I'm sure plenty of nasty individuals will attack me for daring to tell the truth as it applied to my son. Let them attack; at least now my son has a future. That's all I wanted for him, and Israel couldn't give him that. The big question should be: if Israel cannot give a future to the children born there, what kind of future can there be for Israel? I don't even want to speculate on that one; I'm just glad that my son's not there any more, and I know that he'll not return of his own free will. If Israeli nationalist zealots choose to take the law into their own hands to cover up this story, that is quite another matter -- and it could easily happen.

Before anybody else flames me for using my son as an excuse to seek my fortune in the United States, let me inform you that in the time I have been in the United States, the need to be there for my son has already cost me the very prestigious job I held at MCI Telecommunications. As is the case with American companies, I was given absolutely no prior warning that I would be dismissed because of the need to deal with a child with special needs. It definitely hurt me when it happened, and not just in the pocket; I felt that it was a rejection of my son more than of me, and I did not want him to feel that again he was being rejected. If you agree with me that nobody should lose a job because of the need to be parents to special needs children, then it's MCI you should be flaming, not me.

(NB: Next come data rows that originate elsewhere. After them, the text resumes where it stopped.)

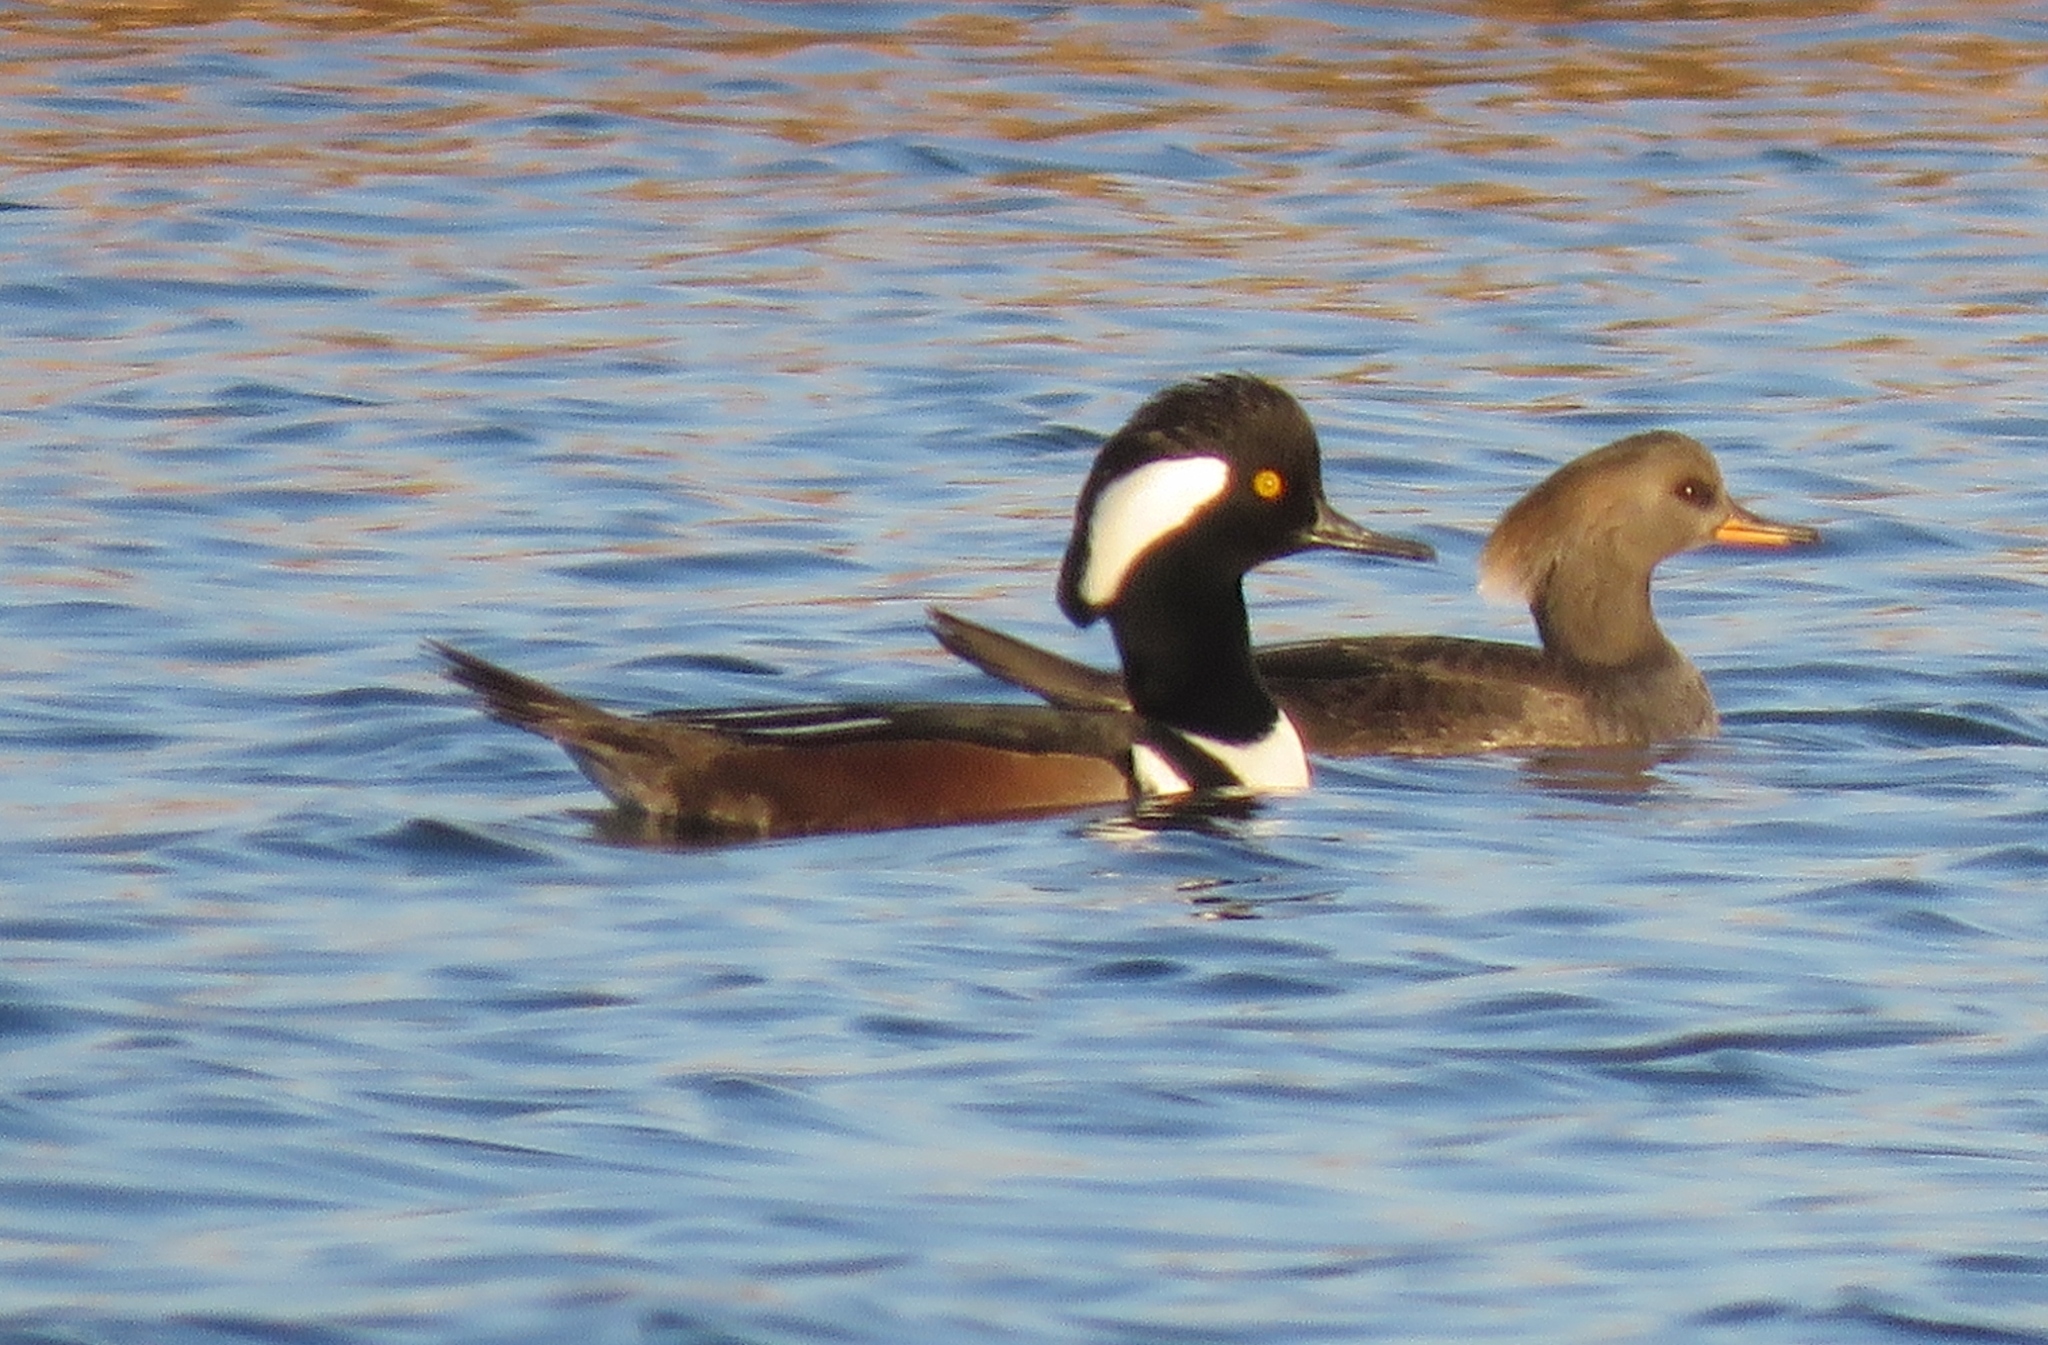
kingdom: Animalia
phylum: Chordata
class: Aves
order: Anseriformes
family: Anatidae
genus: Lophodytes
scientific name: Lophodytes cucullatus
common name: Hooded merganser
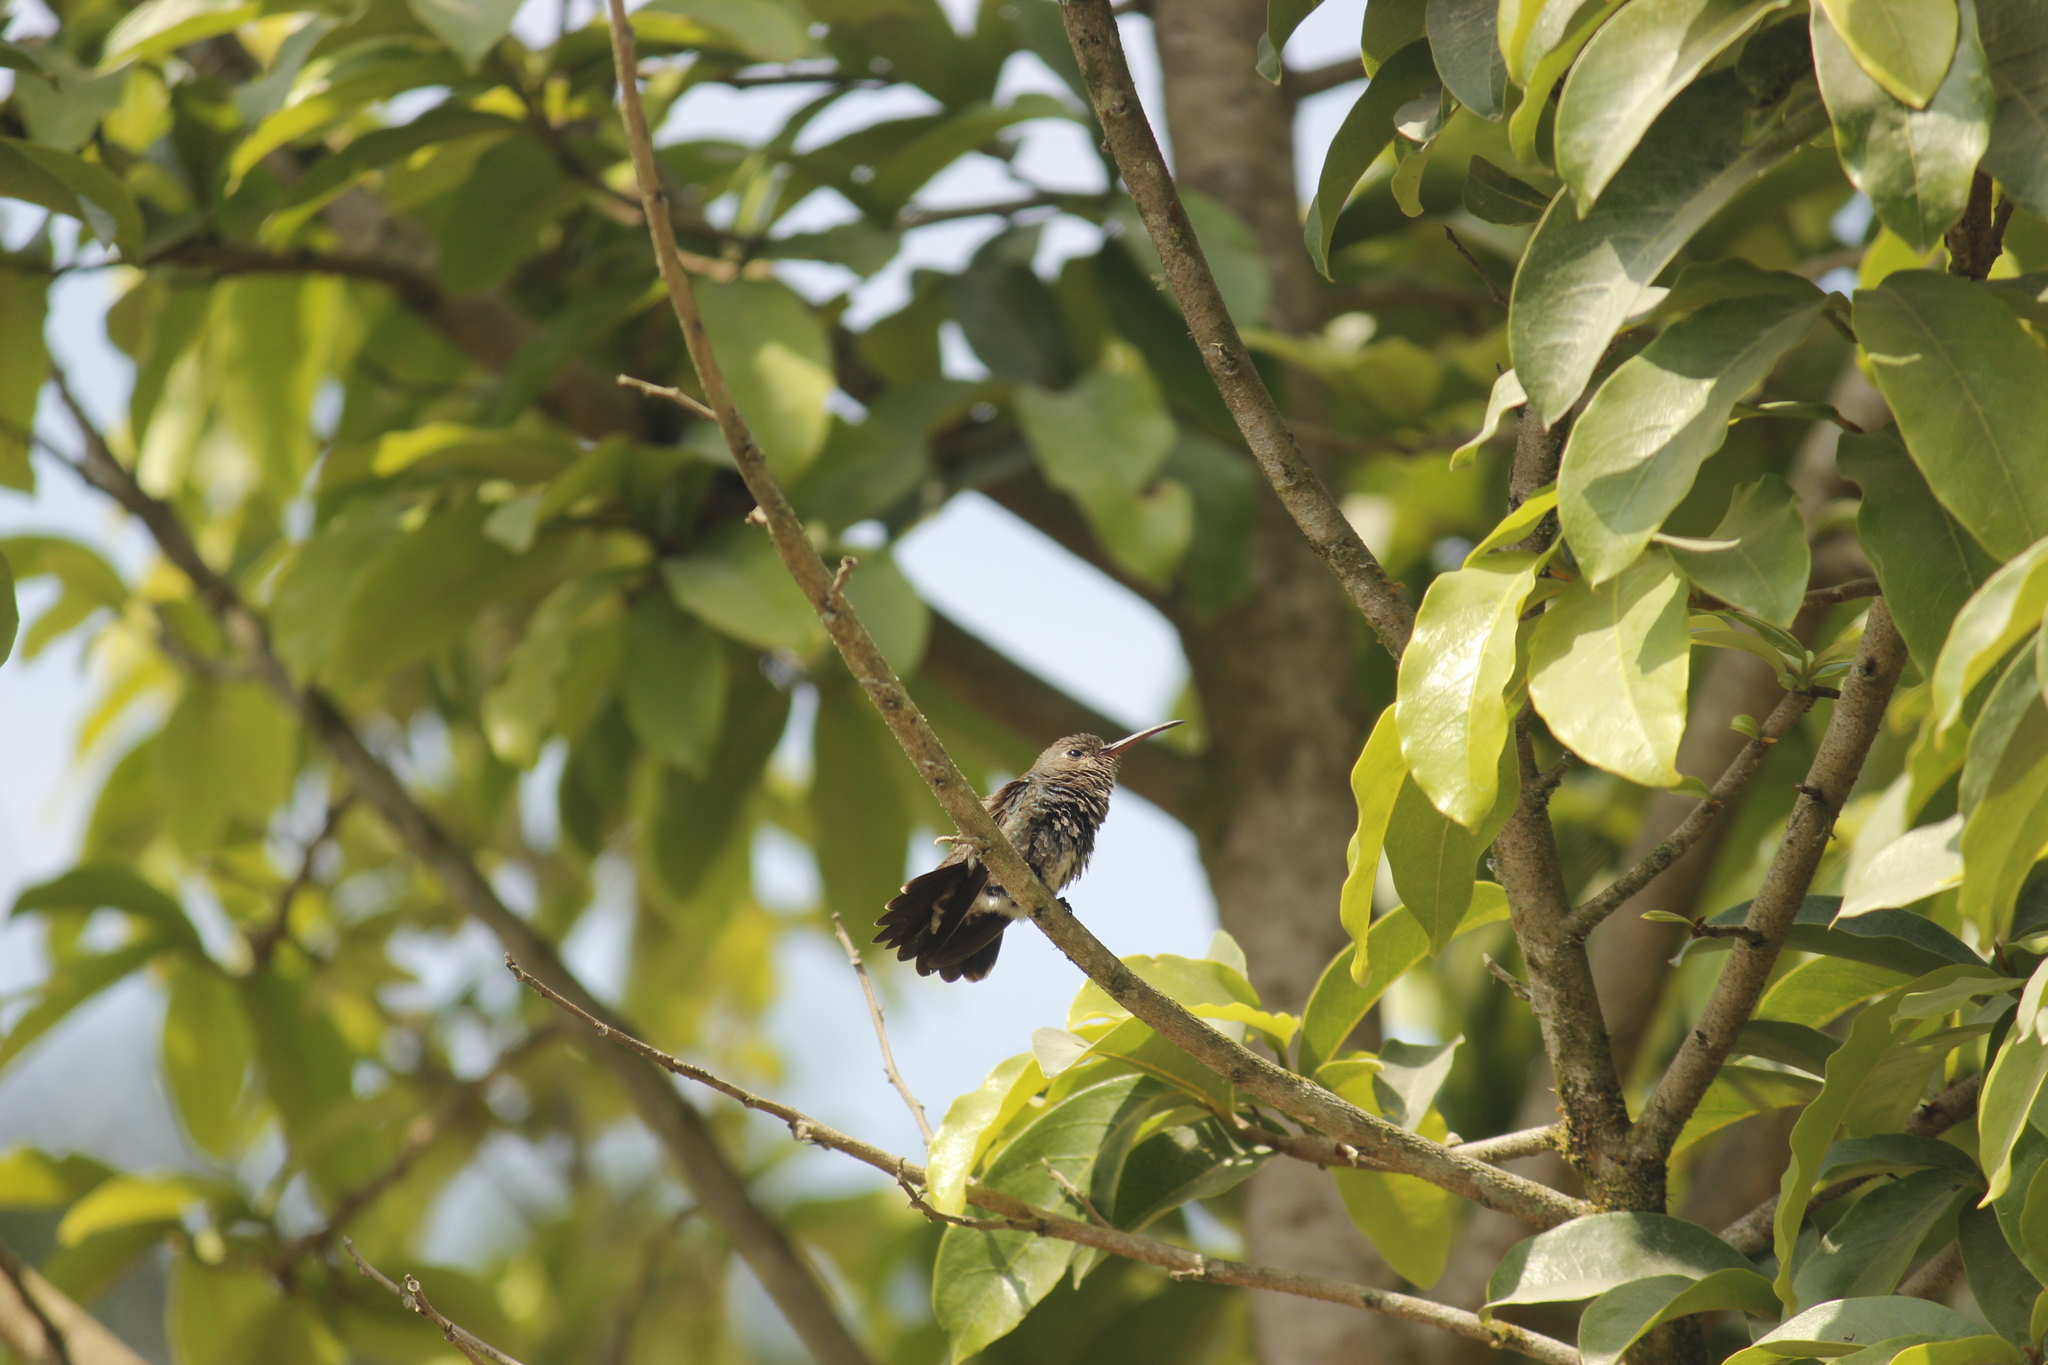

Clearly I did not return to the United States to strike it rich. However, I did come to help my son, who would have had no future in the country in which he was born. Although I've had a rough time of it, the efforts have paid off: now he receives over $5000 monthly in support services from the state. In Israel, we couldn't even find volunteers to be with him in the afternoon so that he would not be lonely.

To be fair, one couple in Israel stands out as perhaps the only ones who really did reach out to my child. I am speaking of the young man who we employed as his inclusion facilitator and his fiancée. They have remained in touch with us, call us frequently overseas, and are the only persons who show that not all the persons in Israel are heartless. The problem is that the heartless ones seem to be the vocal ones and the ones wielding the power!

Don't force me to sound like Vanessa Redgrave at the Oscars when I don't want to sound like her; it's just that as a father, I cannot be so forgiving when my son had to experience such widespread rejection as he experienced in Israel. Even though American society is often accused of being very two-faced, he has already made some friends in the U.S. That alone reassures me more than I can possibly say.

Maybe you think I'm crazy, and maybe you're right. When I think of how my son has suffered in the past, I cry. I can't hold back the tears. I'm particularly sensitive when I think of how he's been rejected over and over. What gives me the strength to carry on is knowing that now he has a chance in life.

Just for the record, he's made a trememdous improvement and is now in college. The experts say that his prognosis is excellent, and he'll live as normal a life as the world will allow him. I feel I did the right thing for him.